- **Excerpt provided**:
Kid-Friendly Bathroom Design

Resist the temptation to micro-size. Kid-friendly bathroom design begins with the selection of smart and stylish design fixtures that accommodate the needs of a growing family - both children and adults.
By: Alicia Garceau
Bath Time for Baby

Bath Time for Baby

The bathroom, one of the smallest rooms in the home, poses the biggest challenge for children who struggle to reach sinks and climb into deep soaking tubs. While a parent's inclination may be to remodel using child-sized fixtures, Rob Bennett of Indianapolis-remodeling company Bly Bennett Inc. encourages homeowners to think twice. "Building a bathroom for children is only for those with no concerns about budget or resale," Rob says. "Build bathrooms for adults and resale; then buy after-market elements to help small children use the bathroom."

Here are some tips for making your bathroom kid-friendly:

Get a taller vanity.

Keypoint text descriptions

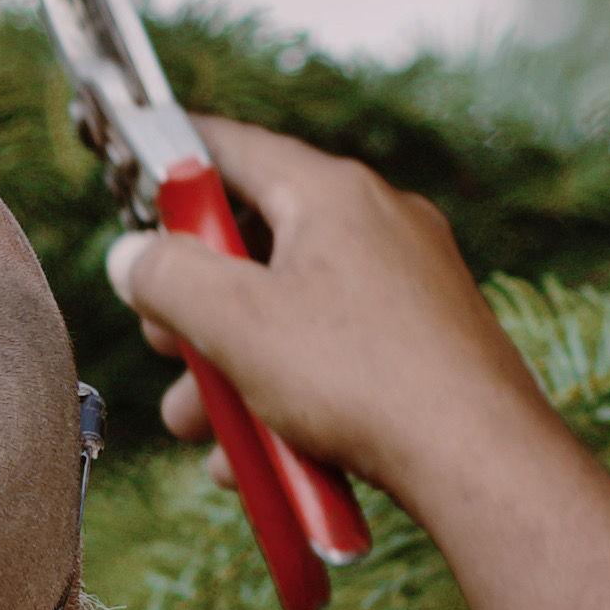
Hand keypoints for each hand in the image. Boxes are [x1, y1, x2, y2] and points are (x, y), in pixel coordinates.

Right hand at [108, 115, 555, 513]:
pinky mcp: (427, 342)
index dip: (171, 164)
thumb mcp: (235, 323)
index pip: (232, 148)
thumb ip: (167, 277)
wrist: (478, 461)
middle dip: (197, 310)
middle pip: (257, 246)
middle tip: (163, 346)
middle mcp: (377, 224)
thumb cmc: (360, 379)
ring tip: (201, 430)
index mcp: (332, 194)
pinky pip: (337, 355)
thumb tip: (131, 257)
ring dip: (234, 372)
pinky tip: (260, 460)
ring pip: (293, 315)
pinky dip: (289, 396)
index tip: (132, 181)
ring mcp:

- **Exercise requirements**:
A. Translate this sentence from the bathroom design article into Spanish: "The bathroom, one of the smallest rooms in the home, poses the biggest challenge for children who struggle to reach sinks and climb into deep soaking tubs."
B. List every person and company named in the bathroom design article.
C. Carry on the kid-friendly bathroom design article from the point where it stops.

- **Results**:
A. El baño, una de las habitaciones más pequeñas de la casa, supone el mayor desafío para los niños, a quienes les cuesta alcanzar los lavabos y meterse en las bañeras profundas.

B.
Alicia Garceau
Rob Bennett
Bly Bennett Inc.

C.
Beverley Binns, owner of Binns kitchen + bath design in Ontario, Canada, recommends a vanity taller than the standard 30 inches. "Kids do get older and taller, and eventually they're going to want a taller vanity," she says. Until a child hits that growth spurt, Beverley suggests, get a bathroom stool that can be tucked away in a cabinet when not in use.

Choose a kid-proof countertop.

Granite countertops can be stained and scratched. "Parents don't want to worry about kids spilling something on a granite countertop," Beverley says. She recommends using quartz, which is scratch- and stain-resistant and mimics the luxurious look of granite.

Install a standard-height toilet.

Although a child-sized toilet may seem a smart choice, it's impractical as children grow and adult guests share the bathroom. A taller, comfort-height toilet isn't a good choice for a child's bathroom, either. They're the height of a chair, which is too tall for kids. The best choice is a standard-sized toilet. To help little kids reach it easily, put a step stool next to it. And installing a soft-closing toilet seat will eliminate squabbles over toilet seat etiquette.

Choose fixtures that offer bathing options for all ages.

Many designers select a bath/shower enclosure with a shower bar to hold an adjustable showerhead and handshower. The showerhead can be repositioned to suit the needs of children, teens or guests. The handheld sprayer comes in handy when bathing tiny tots - or cleaning the tub and shower stall.

Protect children from hot water.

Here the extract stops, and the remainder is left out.